The current literature is limited to studies analyzing surgical resection as the primary treatment for PCCCL. In terms of overall survival, the prognosis is generally suggested to be better for PCCCL than for common-type HCC and clear cell cancers from other sites, with some studies linking higher percentages of clear cells to better outcomes [4,6,16]. PCCCL is associated with smaller size, less vascular invasion, and better differentiation than common-type HCC as well [4,6]. The rates of recurrence do not differ between PCCCL and common-type HCC, though PCCCL is associated with later recurrence (over 1 year post resection) and common-type HCC with early recurrence (less than 1 year post resection) [6]. Because the PCCCL literature is dominated by surgical resection series, our understanding of the prognosis of PCCCL may be biased as patients undergoing surgical resection have better outcomes due to a lower tumor burden and lack of vascular invasion [17]. Due to the rarity of PCCCL, no data currently exist on non-surgical treatments utilized first-line, such as TACE [18], radiofrequency ablation (RFA), Y-90, or sorafenib. However, limited data on treating PCCCL recurrences does suggest that surgical resection is superior to treatment with TACE, RFA, and percutaneous ethanol injection [6].

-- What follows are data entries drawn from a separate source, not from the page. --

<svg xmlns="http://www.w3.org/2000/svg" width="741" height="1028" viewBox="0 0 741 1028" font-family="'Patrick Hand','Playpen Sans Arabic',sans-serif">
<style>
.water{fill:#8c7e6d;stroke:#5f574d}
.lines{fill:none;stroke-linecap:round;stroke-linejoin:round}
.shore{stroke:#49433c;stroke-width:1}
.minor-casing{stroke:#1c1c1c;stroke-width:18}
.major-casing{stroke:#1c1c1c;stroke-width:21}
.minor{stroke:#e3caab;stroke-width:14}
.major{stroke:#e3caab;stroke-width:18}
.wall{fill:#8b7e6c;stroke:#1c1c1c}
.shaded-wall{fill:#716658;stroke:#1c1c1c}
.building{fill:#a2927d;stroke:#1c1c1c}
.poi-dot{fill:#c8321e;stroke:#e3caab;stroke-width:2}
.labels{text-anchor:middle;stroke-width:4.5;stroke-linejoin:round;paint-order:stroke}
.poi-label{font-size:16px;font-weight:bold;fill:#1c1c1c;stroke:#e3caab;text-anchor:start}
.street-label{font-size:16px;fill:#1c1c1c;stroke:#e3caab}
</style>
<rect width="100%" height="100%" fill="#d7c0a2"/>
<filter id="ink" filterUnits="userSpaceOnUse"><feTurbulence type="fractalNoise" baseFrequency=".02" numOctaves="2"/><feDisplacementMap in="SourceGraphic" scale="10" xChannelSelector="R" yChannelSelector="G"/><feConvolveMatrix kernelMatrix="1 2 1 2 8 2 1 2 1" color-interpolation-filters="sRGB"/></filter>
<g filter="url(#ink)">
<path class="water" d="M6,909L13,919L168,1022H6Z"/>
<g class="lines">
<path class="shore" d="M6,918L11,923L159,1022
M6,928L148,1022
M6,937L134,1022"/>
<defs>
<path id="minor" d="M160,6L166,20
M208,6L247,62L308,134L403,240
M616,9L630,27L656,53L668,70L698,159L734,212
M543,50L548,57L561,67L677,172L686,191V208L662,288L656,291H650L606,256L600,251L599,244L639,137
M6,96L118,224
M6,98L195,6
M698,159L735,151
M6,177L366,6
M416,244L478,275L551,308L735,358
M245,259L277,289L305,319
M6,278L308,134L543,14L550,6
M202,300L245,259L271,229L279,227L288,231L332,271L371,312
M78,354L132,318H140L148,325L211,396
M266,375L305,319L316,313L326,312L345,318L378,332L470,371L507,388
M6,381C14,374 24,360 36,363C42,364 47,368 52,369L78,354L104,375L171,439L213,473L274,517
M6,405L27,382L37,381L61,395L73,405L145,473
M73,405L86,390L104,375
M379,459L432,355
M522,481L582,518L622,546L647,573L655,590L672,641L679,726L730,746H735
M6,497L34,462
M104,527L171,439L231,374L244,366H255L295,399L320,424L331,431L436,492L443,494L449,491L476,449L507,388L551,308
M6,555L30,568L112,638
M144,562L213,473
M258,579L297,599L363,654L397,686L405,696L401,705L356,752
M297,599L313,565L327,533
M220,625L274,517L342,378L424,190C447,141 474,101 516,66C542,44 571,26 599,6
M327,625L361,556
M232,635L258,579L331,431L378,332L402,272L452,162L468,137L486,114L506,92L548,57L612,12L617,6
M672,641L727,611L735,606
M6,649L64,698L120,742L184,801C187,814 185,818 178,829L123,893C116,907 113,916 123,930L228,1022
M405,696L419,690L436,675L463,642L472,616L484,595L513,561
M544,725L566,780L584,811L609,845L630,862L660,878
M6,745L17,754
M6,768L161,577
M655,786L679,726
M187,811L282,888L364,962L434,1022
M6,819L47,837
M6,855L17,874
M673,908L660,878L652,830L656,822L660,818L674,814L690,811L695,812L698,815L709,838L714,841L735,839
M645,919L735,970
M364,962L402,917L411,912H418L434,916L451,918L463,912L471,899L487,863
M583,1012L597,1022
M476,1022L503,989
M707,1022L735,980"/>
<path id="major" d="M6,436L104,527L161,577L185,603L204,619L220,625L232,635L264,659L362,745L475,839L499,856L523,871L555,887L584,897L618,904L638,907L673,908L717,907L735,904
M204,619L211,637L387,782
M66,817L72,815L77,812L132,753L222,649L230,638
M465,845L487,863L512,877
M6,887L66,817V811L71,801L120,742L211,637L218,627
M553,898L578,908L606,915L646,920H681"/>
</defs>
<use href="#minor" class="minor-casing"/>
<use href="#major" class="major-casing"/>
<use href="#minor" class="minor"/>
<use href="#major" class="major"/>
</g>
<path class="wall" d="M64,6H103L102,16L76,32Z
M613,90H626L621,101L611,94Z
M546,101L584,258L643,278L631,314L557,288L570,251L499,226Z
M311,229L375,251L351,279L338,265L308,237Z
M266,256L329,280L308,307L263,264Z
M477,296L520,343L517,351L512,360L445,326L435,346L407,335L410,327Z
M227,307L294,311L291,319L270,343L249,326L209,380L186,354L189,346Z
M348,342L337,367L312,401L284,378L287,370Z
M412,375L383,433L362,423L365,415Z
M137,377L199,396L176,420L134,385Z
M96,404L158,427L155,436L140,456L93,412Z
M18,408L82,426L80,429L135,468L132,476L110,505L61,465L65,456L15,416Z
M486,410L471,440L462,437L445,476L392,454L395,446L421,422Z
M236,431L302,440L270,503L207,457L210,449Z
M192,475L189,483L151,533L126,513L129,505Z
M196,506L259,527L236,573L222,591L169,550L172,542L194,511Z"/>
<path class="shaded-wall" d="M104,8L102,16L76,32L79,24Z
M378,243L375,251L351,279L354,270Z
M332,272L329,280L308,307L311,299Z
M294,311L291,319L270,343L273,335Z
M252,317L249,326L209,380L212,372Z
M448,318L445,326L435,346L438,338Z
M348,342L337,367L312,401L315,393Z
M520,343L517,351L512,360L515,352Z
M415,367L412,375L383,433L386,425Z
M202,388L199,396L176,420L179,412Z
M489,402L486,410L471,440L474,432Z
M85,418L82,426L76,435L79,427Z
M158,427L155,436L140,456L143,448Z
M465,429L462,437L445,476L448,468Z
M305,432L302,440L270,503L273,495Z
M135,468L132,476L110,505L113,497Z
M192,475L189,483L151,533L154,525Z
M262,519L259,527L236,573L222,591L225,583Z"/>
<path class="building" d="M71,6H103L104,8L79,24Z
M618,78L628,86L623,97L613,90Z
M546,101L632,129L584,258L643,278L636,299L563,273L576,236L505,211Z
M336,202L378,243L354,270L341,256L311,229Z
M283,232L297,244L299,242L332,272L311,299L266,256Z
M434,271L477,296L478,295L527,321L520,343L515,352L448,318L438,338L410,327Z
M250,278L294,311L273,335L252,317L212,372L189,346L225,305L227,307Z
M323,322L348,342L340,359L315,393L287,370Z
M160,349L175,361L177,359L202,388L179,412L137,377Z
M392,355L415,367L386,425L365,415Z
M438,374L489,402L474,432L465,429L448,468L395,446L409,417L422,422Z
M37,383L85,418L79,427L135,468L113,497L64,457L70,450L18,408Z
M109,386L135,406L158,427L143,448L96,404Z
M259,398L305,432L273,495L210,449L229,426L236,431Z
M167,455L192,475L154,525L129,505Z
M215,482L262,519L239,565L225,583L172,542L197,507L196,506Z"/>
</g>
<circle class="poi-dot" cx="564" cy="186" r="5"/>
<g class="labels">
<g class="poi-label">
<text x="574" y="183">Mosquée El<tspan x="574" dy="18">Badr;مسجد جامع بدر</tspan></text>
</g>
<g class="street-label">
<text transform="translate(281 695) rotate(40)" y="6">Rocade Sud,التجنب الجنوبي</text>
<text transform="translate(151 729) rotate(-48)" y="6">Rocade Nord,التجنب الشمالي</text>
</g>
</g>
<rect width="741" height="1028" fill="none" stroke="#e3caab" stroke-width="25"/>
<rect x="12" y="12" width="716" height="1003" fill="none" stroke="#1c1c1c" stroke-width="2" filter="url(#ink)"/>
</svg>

Primary clear cell carcinoma of the liver is an uncommon variant of hepatocellular carcinoma, usually arising in the setting of cirrhosis. However, it must be noted that PCCCL can occur in younger patients without significant history of liver disease. Early and definitive diagnosis of PCCCL is important due to the potentially favorable prognostic implications of this specific cancer and in order to prevent such devastating complications as tumor rupture with subsequent hemorrhagic shock and death.